## Exercise:
In the listing that follows, locate the line containing "none; stroke-linecap: round;" and the line containing "0 0 0 0 .09". Retype exactly those two lines and every line between them, and nothing more.

## Given data:

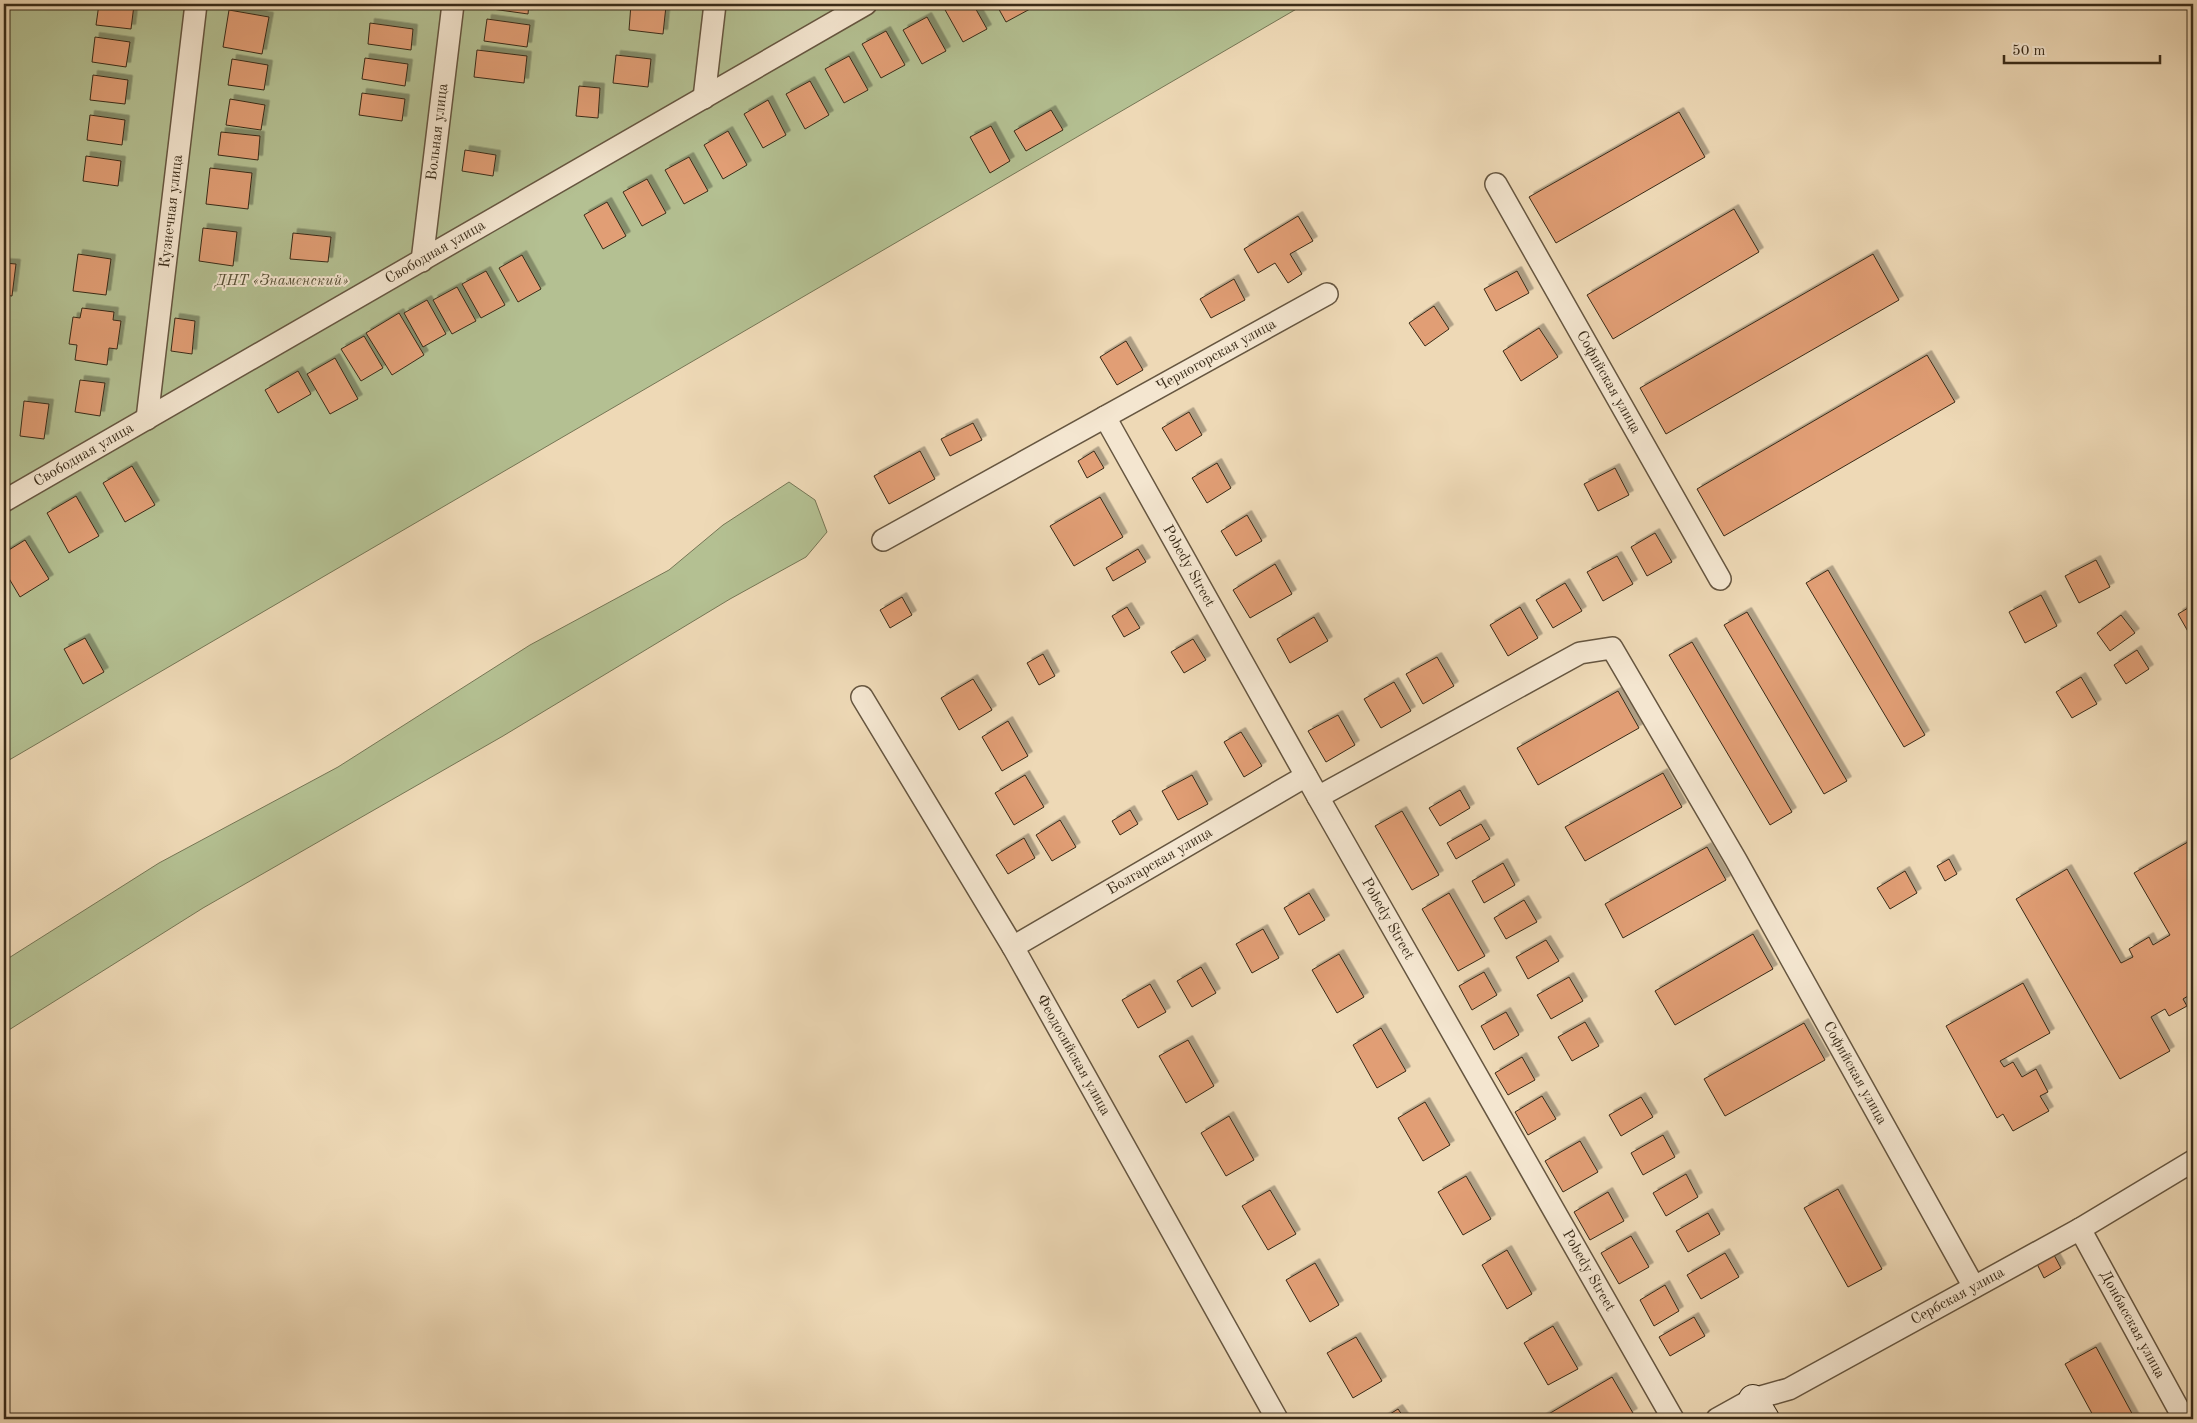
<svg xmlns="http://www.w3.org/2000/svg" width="2197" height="1423" font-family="'Old Standard TT',serif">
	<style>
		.green { fill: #b4c092; stroke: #767655 }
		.building { fill: #e19e74; stroke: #392b18; filter: url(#shadow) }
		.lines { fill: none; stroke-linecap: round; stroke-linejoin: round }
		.street-casing { stroke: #665640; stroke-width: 24 }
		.secondary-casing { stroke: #392b18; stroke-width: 30 }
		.street { stroke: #f4e6d0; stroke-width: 21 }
		.secondary { stroke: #f4e6d0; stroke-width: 28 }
		.labels { text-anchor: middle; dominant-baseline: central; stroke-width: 4; stroke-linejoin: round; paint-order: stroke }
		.street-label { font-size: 15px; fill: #392b18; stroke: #f4e6d0 }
		.park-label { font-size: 15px; font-style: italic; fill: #585036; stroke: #f4e6d0 }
	</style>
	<defs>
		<filter id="shadow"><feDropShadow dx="4.5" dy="-4.5" stdDeviation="0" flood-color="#0004"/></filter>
	</defs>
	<rect width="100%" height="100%" fill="#eed9b6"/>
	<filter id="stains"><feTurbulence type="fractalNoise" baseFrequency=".004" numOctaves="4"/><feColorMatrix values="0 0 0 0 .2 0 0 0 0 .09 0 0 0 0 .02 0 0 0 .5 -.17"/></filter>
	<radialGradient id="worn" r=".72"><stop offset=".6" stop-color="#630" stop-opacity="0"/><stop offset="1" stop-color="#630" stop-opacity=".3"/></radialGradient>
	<g class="green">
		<path d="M4,4h1301l-1301,759z"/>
		<path d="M789,482l26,18 12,32 -21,25 -76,42 -227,137 -300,172 -199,125v-72l155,-98 179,-96 192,-122 139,-75 54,-45z"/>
	</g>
	<g class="building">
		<path d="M99,4l35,1 -3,24 -35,-4z"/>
		<path d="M485,4h44l-1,10 -43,-6z"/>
		<path d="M631,4l35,2 -3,28 -34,-4z"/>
		<path d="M951,4h22l14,25 -24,13 -19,-34z"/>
		<path d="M996,4h31l3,5 -24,13z"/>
		<path d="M229,10l40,7 -7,37 -39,-7z"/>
		<path d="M927,17l19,34 -24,13 -19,-34z"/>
		<path d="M487,19l43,6 -3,22 -43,-6z"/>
		<path d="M370,23l43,6 -2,21 -43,-6z"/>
		<path d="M886,31l19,34 -24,13 -19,-34z"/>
		<path d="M95,37l35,5 -4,25 -34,-5z"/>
		<path d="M477,50l50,6 -3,27 -50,-6z"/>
		<path d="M616,55l35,4 -3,28 -35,-4z"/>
		<path d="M849,56l19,34 -24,13 -19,-34z"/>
		<path d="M365,58l43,6 -3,22 -43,-7z"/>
		<path d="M232,59l36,6 -4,25 -36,-5z"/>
		<path d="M93,75l35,5 -3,24 -35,-4z"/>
		<path d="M810,81l19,34 -24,14 -19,-35z"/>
		<path d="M579,86l21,2 -2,30 -22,-2z"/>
		<path d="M362,93l43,6 -3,22 -43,-6z"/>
		<path d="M230,99l35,6 -4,25 -35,-5z"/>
		<path d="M768,100l18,35 -23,13 -19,-34z"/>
		<path d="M1051,110l12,20 -37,21 -12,-20z"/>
		<path d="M1679,112l26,45 -149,86 -27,-46z"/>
		<path d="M90,115l35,5 -3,25 -35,-5z"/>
		<path d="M991,126l19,35 -20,12 -20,-36z"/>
		<path d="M728,131l19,34 -24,14 -19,-34z"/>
		<path d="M221,132l39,4 -2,24 -40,-5z"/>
		<path d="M465,150l31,5 -3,21 -31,-5z"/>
		<path d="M86,156l35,5 -3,25 -35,-5z"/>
		<path d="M689,157l19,34 -24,13 -19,-34z"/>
		<path d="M210,168l42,5 -4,36 -42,-5z"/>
		<path d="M647,179l19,34 -24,13 -19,-34z"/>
		<path d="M607,202l19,34 -23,13 -19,-34z"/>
		<path d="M1734,209l25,43 -146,87 -26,-44z"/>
		<path d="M1298,216l15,25 -23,13 12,20 -14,9 -13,-20 -17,10 -14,-24z"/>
		<path d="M203,228l34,4 -4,34 -34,-5z"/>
		<path d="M293,233l38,4 -3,25 -38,-3z"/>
		<path d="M78,254l33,5 -5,36 -33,-4z"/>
		<path d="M1873,254l26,46 -233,134 -26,-46z"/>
		<path d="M522,255l19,34 -23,13 -19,-34z"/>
		<path d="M4,263l12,1 -4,32 -8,-1z"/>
		<path d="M486,271l19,34 -24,13 -19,-34z"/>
		<path d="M1517,271l12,22 -33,18 -12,-22z"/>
		<path d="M1234,279l11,21 -34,18 -11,-19z"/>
		<path d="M457,287l19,34 -24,13 -19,-34z"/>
		<path d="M427,300l19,34 -23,13 -19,-34z"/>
		<path d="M1434,306l15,23 -24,17 -16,-23z"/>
		<path d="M82,308l32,4 -1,8 8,1 -4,28 -8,-1 -2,17 -32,-5 2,-15 -8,-1 4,-27 7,1z"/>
		<path d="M399,313l25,42 -32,20 -26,-42z"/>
		<path d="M175,318l20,3 -3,33 -21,-3z"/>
		<path d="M1539,328l19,29 -37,24 -18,-30z"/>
		<path d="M364,336l19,32 -22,13 -20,-32z"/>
		<path d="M1126,341l17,29 -26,15 -17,-28z"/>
		<path d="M1927,355l28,47 -231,134 -27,-47z"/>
		<path d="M335,358l23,41 -28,15 -23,-40z"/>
		<path d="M298,371l13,23 -33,19 -13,-23z"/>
		<path d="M80,380l25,3 -5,33 -25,-4z"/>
		<path d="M24,401l25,3 -5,35 -24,-3z"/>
		<path d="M1189,412l13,23 -26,16 -14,-23z"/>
		<path d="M973,423l9,17 -32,16 -9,-17z"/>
		<path d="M920,451l15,28 -46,25 -15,-28z"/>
		<path d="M1094,451l10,17 -17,10 -9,-17z"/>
		<path d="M1217,463l14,25 -24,15 -15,-25z"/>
		<path d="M132,466l23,39 -30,17 -22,-39z"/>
		<path d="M1615,468l14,27 -31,16 -14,-27z"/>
		<path d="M76,496l23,40 -30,17 -22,-40z"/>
		<path d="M1100,497l23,40 -49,29 -24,-40z"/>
		<path d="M1247,515l15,26 -26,15 -15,-25z"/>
		<path d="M1655,533l17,29 -25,14 -16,-29z"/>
		<path d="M25,540l24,39 -29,18 -16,-27v-17z"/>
		<path d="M1138,549l8,13 -33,19 -7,-13z"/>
		<path d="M1617,556l16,28 -30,17 -16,-29z"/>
		<path d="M2096,560l14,27 -31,16 -14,-27z"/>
		<path d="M1275,564l17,30 -42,24 -17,-28z"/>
		<path d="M1828,570l97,165 -21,12 -98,-164z"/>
		<path d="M1565,583l17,28 -29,17 -17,-28z"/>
		<path d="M2041,595l16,31 -32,17 -16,-31z"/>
		<path d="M902,597l10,18 -22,13 -10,-18z"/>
		<path d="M2193,605v28l-3,2 -12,-21z"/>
		<path d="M1127,607l13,21 -16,9 -12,-21z"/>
		<path d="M1520,607l18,31 -30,18 -18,-31z"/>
		<path d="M1747,612l100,169 -23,13 -100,-169z"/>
		<path d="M2121,615l14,18 -25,18 -13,-18z"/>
		<path d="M1314,617l14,24 -38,22 -13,-24z"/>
		<path d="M85,638l19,34 -21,12 -19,-35z"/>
		<path d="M1193,639l13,21 -22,13 -13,-21z"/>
		<path d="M1692,642l100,170 -22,13 -101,-170z"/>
		<path d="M2137,650l12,19 -23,15 -12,-19z"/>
		<path d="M1043,654l12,22 -16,9 -12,-22z"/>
		<path d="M1437,657l17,29 -31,18 -17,-30z"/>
		<path d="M2081,677l16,27 -25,14 -16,-26z"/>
		<path d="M973,679l19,31 -33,20 -18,-32z"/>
		<path d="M1394,682l17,29 -30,17 -17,-29z"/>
		<path d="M1618,691l21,37 -101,57 -21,-37z"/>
		<path d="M1338,715l17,30 -29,17 -18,-31z"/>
		<path d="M1008,721l20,35 -26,15 -20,-34z"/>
		<path d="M1241,732l21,34 -18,11 -20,-35z"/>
		<path d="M1663,773l19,34 -97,54 -20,-34z"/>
		<path d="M1025,775l19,32 -30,18 -19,-32z"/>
		<path d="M1192,775l16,29 -30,16 -16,-29z"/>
		<path d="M1460,790l10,18 -30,18 -11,-18z"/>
		<path d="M1130,810l8,14 -18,11 -8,-14z"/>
		<path d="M1402,811l37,64 -27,15 -37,-64z"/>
		<path d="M1060,820l16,27 -24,14 -16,-26z"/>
		<path d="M1481,824l9,15 -34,20 -9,-16z"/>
		<path d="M1024,838l11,20 -27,16 -12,-19z"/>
		<path d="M2193,839v154l-10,6 4,7 -18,10 -4,-7 -14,8 19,34 -50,28 -104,-180 51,-30 54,94 12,-6 -4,-8 20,-12 4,8 17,-10 -36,-62z"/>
		<path d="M1707,847l19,33 -103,58 -18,-34z"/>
		<path d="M1949,859l8,15 -12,7 -8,-15z"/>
		<path d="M1503,863l12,22 -31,18 -12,-22z"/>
		<path d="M1905,871l12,22 -27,16 -13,-21z"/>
		<path d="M1309,893l16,27 -26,15 -15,-27z"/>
		<path d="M1449,893l36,63 -27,15 -36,-62z"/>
		<path d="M1524,900l13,22 -31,17 -12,-21z"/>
		<path d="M1263,929l16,29 -27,15 -16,-29z"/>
		<path d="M1753,934l20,35 -98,56 -20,-34z"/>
		<path d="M1546,940l13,21 -31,18 -12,-22z"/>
		<path d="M1339,954l25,43 -27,16 -25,-43z"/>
		<path d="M1201,967l15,26 -24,14 -15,-26z"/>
		<path d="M1484,972l13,23 -25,15 -13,-24z"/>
		<path d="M1569,977l14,24 -32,18 -14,-24z"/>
		<path d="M2023,983l27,50 -50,28 4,6 9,-5 9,15 14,-8 12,23 -8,4 9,15 -36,20 -10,-17 -6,4 -51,-92z"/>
		<path d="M1150,984l16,28 -28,16 -16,-28z"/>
		<path d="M1506,1012l13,23 -25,15 -13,-24z"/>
		<path d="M1585,1022l14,24 -27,15 -14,-24z"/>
		<path d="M1804,1023l21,37 -100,56 -21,-37z"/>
		<path d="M1381,1028l25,43 -29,17 -24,-43z"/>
		<path d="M1188,1040l26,46 -28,17 -27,-47z"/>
		<path d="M1522,1057l13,23 -27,15 -13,-22z"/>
		<path d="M1542,1096l14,23 -28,16 -13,-23z"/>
		<path d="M1641,1097l12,20 -32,19 -12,-21z"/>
		<path d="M1425,1102l25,43 -27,16 -25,-43z"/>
		<path d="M1229,1116l25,44 -28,16 -25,-43z"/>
		<path d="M1663,1135l12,22 -32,18 -12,-22z"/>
		<path d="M1580,1141l18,31 -35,20 -18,-31z"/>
		<path d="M1686,1174l12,23 -32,19 -13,-23z"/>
		<path d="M1466,1176l25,43 -28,16 -25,-43z"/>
		<path d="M1838,1189l44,80 -34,18 -44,-79z"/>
		<path d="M1270,1190l26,44 -28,16 -26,-44z"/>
		<path d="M1608,1192l16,29 -34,19 -16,-28z"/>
		<path d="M1708,1213l12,21 -32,18 -12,-21z"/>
		<path d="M1631,1236l18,31 -30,17 -18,-31z"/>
		<path d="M1507,1250l25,44 -25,15 -25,-44z"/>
		<path d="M1725,1253l14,24 -38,22 -14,-24z"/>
		<path d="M2054,1255l7,13 -17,10 -7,-14z"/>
		<path d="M1315,1263l24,42 -29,17 -24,-42z"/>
		<path d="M1665,1285l14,26 -25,15 -14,-26z"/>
		<path d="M1694,1317l11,19 -35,20 -11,-19z"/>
		<path d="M1553,1326l25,43 -30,16 -24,-42z"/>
		<path d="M1356,1337l26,44 -29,17 -26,-45z"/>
		<path d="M2096,1347l39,72h-40l-30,-55z"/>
		<path d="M1612,1377l21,36 -11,6h-82z"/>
		<path d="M1398,1409l7,10h-23z"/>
	</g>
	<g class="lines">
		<defs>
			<g id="street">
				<path d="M704,98l11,-94"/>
				<path id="s1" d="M1496,184l224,395"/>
				<path id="s2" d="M422,261l31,-257"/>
				<path id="s3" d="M1105,417l213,380 355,622"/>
				<path id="s4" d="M147,419l49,-415"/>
				<path id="s5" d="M4,501l862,-497"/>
				<path id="s6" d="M883,540l444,-246"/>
				<path id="s7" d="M862,697l151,250 264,472"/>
				<path id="s8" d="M1318,797l262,-144 32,-5 124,212 238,427"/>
				<path id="s9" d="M1013,947l293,-171"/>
				<path id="s10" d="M2080,1229l104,190"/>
				<path id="s11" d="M1717,1419l36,-20 36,-10 291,-160 113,-68"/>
			</g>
			<path id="secondary" d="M1753,1399l12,20"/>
		</defs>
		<use href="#street" class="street-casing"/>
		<use href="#secondary" class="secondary-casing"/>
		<use href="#street" class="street"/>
		<use href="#secondary" class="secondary"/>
	</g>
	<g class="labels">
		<g class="street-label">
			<text stroke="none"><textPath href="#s2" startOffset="130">Вольная улица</textPath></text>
			<text stroke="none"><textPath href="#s4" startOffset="209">Кузнечная улица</textPath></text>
			<text stroke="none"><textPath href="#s5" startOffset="498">Свободная улица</textPath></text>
			<text stroke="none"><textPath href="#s6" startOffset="381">Черногорская улица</textPath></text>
			<text stroke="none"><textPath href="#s1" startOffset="228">Софийская улица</textPath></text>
			<text stroke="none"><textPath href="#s5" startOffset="92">Свободная улица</textPath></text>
			<text stroke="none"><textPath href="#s3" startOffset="171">Pobedy Street</textPath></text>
			<text stroke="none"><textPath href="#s9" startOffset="170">Болгарская улица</textPath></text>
			<text stroke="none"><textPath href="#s3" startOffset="576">Pobedy Street</textPath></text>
			<text stroke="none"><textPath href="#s7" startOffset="416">Феодосийская улица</textPath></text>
			<text stroke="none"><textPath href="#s8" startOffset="821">Софийская улица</textPath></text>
			<text stroke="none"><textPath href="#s3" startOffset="981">Pobedy Street</textPath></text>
			<text stroke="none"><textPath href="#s11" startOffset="271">Сербская улица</textPath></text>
			<text stroke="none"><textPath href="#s10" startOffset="109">Донбасская улица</textPath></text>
		</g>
		<g class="park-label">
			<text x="282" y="281">ДНТ «Знаменский»</text>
		</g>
	</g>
	<rect width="2197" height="1423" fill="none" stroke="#eed9b6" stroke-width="20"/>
	<rect x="5" y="5" width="2187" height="1413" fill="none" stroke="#392b18" stroke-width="2.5"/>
	<rect x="10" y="10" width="2177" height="1403" fill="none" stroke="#392b18"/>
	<path d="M2004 55v8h156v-8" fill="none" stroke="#392b18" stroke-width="2.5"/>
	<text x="2012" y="55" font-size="15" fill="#392b18" stroke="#f4e6d0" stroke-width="4" paint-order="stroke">50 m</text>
	<rect width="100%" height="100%" filter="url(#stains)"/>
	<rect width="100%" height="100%" fill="url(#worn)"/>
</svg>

## Reply to the task:
		.lines { fill: none; stroke-linecap: round; stroke-linejoin: round }
		.street-casing { stroke: #665640; stroke-width: 24 }
		.secondary-casing { stroke: #392b18; stroke-width: 30 }
		.street { stroke: #f4e6d0; stroke-width: 21 }
		.secondary { stroke: #f4e6d0; stroke-width: 28 }
		.labels { text-anchor: middle; dominant-baseline: central; stroke-width: 4; stroke-linejoin: round; paint-order: stroke }
		.street-label { font-size: 15px; fill: #392b18; stroke: #f4e6d0 }
		.park-label { font-size: 15px; font-style: italic; fill: #585036; stroke: #f4e6d0 }
	</style>
	<defs>
		<filter id="shadow"><feDropShadow dx="4.5" dy="-4.5" stdDeviation="0" flood-color="#0004"/></filter>
	</defs>
	<rect width="100%" height="100%" fill="#eed9b6"/>
	<filter id="stains"><feTurbulence type="fractalNoise" baseFrequency=".004" numOctaves="4"/><feColorMatrix values="0 0 0 0 .2 0 0 0 0 .09 0 0 0 0 .02 0 0 0 .5 -.17"/></filter>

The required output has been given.